Breathe

Jade Tigana

Il y a encore quelques mois, je pouvais observer l'insouciance sur le visage des uns, la légèreté sur celui des autres. J'ai vu des élans de tendresse, des étreintes par centaines aux heures les plus avancées de la nuit. À la sortie d'un bar dansant, la jeunesse qui chante, enivrée par la musique et par ce verre de trop, vite oublié.

Ce verre vite oublié, comme une partie de la soirée, que l'on se remémore par le biais des autres, à la manière d'un puzzle sans pièces : drôle, frivole. Je regarde ces photos, et j'entends encore le rire de mon ami, résonnant sur les murs, un rire fort, sourd, qui s'écrase brutalement dans la nuit.

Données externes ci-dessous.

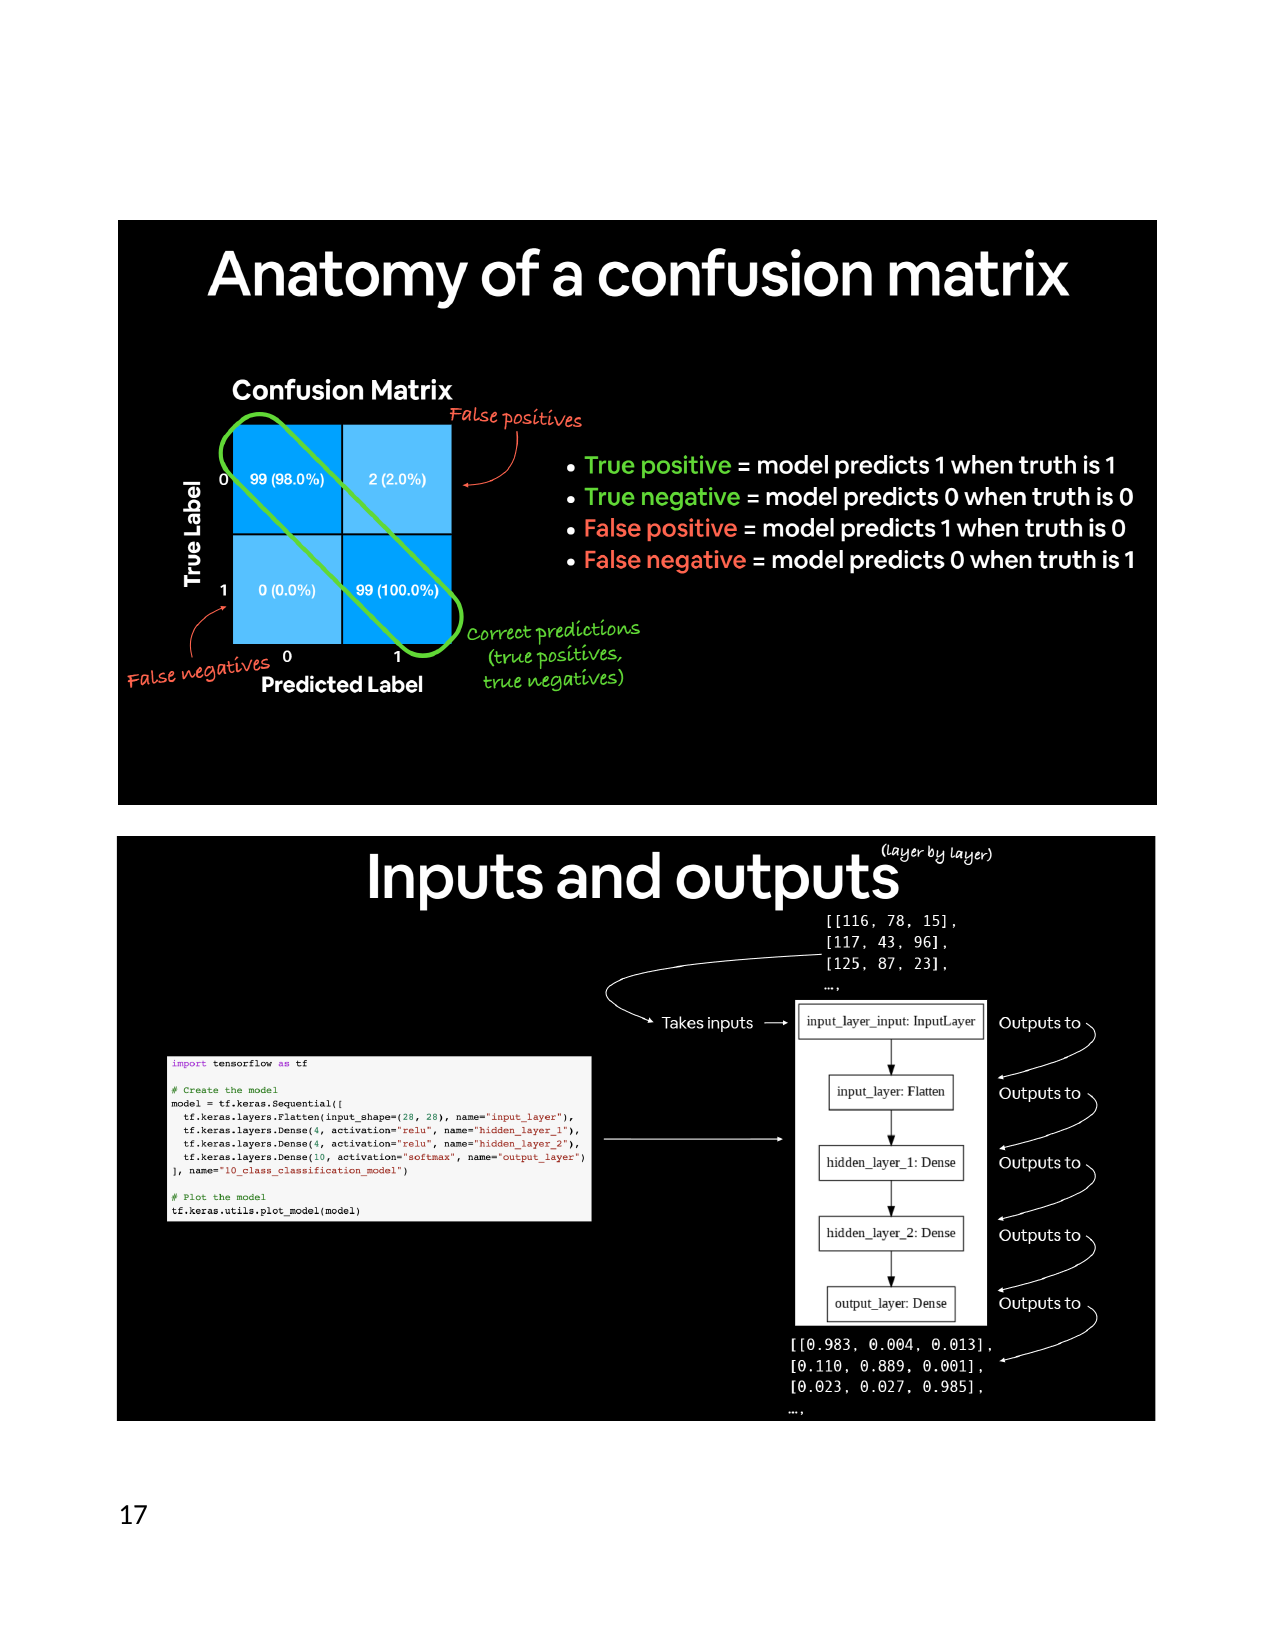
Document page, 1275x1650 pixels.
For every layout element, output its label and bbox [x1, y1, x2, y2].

picture [116, 836, 1156, 1421]
picture [118, 220, 1157, 805]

Où sont passées ces douces soirées ? Ma jeunesse aujourd'hui, assoiffée d'amour mais contrainte de s'éloigner, toujours davantage, se consume. Impossible de distinguer vos sourires d'autrefois car nos soirées masquées, costumées, ont bien changé d'allure. Pauvre monde. Mes amis, où sont passés vos projets ? L'inquiétude est lisible dans les yeux des autres, inquiets pour eux ou pour leurs parents, qu'importe, pour quelqu'un. Cette charge mentale, qui serre l'âme et noue le cœur, à qui la faute ?

Je vois ce monde masqué qui transpire d'amour, un amour inassouvi, frustré. Je vois des êtres mourir d'envie de s'enlacer, ne reste t-il que l'esprit pour fantasmer. La liberté qui reste, c'est bien l'imagination.

Alors échappez vous, soustrayez vous à ce qu'il y a autour, car tout est ici bas opposé à l'âme qui crie : aimez vous, et à la raison qui dicte : si vous tenez l'un à l'autre, alors éloignez vous, encore et encore, de quelques mètres. Ne pouvant se prendre dans les bras, lors de mariages comme d'enterrements, animaux sociaux que nous sommes, je nous vois perdus, inconsolables.

Chère jeunesse,

Respirez tant que l'air vous le permet, souriez encore, même si cela ne se voit pas. Aimons nous à distance, il en va de vivre jusqu'à ce que la fièvre nous prenne.

Alors, je vous en prie, prenons encore un peu l'air.